Impossible, en outre, de nous faire comprendre, ces gens-là ne parlant ni le français ni l’arabe.

J’ai dit aussi dans mes Mémoires comment, au milieu d’un tel décor, je me souvins que c’était mon anniversaire de naissance. Mais je n’ai pas raconté cette chose à classer dans ce que j’appelle « aventures sans explication ». Redescendue seule dans la salle d’en bas, j’y fis soudain cette incompréhensible découverte : un piano droit Erard flambant neuf, richement pourvu d’éditions jamais ouvertes encore de Bach, Beethoven, Schumann, Chopin — de quoi pour mli passer une soirée enchantée, après tant de mois où je n’avais pu faire aucune musique.

Des deux ou trois nuits dormies au hasard des postes forestiers qui nous recueillaient de leur mieux, je ne garde qu’un néfaste souvenir de puces, punaises et autres bestioles. Il faut accepter tout quand on a choisi l’inexploré. Mais notre hébergement le plus inédit fut celui de l’école de Marabouts pour laquelle nous nous étions mis en route.

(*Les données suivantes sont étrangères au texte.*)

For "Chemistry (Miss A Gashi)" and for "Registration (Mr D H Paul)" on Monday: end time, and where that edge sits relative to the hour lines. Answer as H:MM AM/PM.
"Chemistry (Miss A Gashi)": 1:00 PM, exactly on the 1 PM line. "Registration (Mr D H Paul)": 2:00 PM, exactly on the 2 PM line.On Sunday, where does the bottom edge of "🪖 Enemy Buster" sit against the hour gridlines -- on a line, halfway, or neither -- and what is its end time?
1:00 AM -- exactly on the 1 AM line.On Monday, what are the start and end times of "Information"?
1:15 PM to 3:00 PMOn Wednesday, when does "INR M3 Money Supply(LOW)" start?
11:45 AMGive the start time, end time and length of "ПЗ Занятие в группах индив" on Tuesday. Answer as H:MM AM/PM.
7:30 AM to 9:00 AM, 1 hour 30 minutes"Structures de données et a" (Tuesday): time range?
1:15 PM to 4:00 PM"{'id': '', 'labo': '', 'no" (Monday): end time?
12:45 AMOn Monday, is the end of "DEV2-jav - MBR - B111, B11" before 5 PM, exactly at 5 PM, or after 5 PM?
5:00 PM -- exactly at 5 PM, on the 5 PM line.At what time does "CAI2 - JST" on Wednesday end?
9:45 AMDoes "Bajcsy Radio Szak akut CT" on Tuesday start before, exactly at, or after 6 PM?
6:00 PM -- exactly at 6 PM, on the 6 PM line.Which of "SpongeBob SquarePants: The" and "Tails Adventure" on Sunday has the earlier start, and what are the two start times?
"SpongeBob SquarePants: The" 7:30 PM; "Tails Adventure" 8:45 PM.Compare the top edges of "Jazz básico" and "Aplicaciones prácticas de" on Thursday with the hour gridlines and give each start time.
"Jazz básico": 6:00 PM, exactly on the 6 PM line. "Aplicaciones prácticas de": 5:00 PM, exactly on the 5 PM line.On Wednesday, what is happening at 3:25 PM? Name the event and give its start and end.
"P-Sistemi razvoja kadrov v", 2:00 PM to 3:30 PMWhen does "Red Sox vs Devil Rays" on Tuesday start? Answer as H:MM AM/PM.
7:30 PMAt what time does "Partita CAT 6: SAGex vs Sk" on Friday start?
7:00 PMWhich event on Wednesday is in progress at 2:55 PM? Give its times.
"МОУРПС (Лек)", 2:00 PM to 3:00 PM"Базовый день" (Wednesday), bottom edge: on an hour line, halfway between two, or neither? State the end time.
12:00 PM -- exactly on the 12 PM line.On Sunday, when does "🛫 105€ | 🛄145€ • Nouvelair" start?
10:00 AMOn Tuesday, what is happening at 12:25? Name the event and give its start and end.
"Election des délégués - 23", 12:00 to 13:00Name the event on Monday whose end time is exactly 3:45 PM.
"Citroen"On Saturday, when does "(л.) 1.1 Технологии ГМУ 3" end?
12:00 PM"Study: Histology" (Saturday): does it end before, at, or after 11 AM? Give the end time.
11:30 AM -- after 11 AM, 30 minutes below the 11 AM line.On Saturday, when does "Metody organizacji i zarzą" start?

Nous arrivons avec la nuit dans ce creux de forêt où nos chevaux avancent sans aucun bruit sur des matelas de feuilles déjà pourries. Au lieu de la demeure cubique et blanche, bien arabe, à laquelle nous nous attendions, c’est une petite bicoque de banlieue parisienne qui nous apparaît dans le clair-obscur, murs en nougat et toit de tuiles rouges toutes neuves. Et, dès les premiers mots du chef marabout accouru pour nous recevoir, il est facile de deviner qu’il est excessivement fier d’avoir fait construire cette triste chose.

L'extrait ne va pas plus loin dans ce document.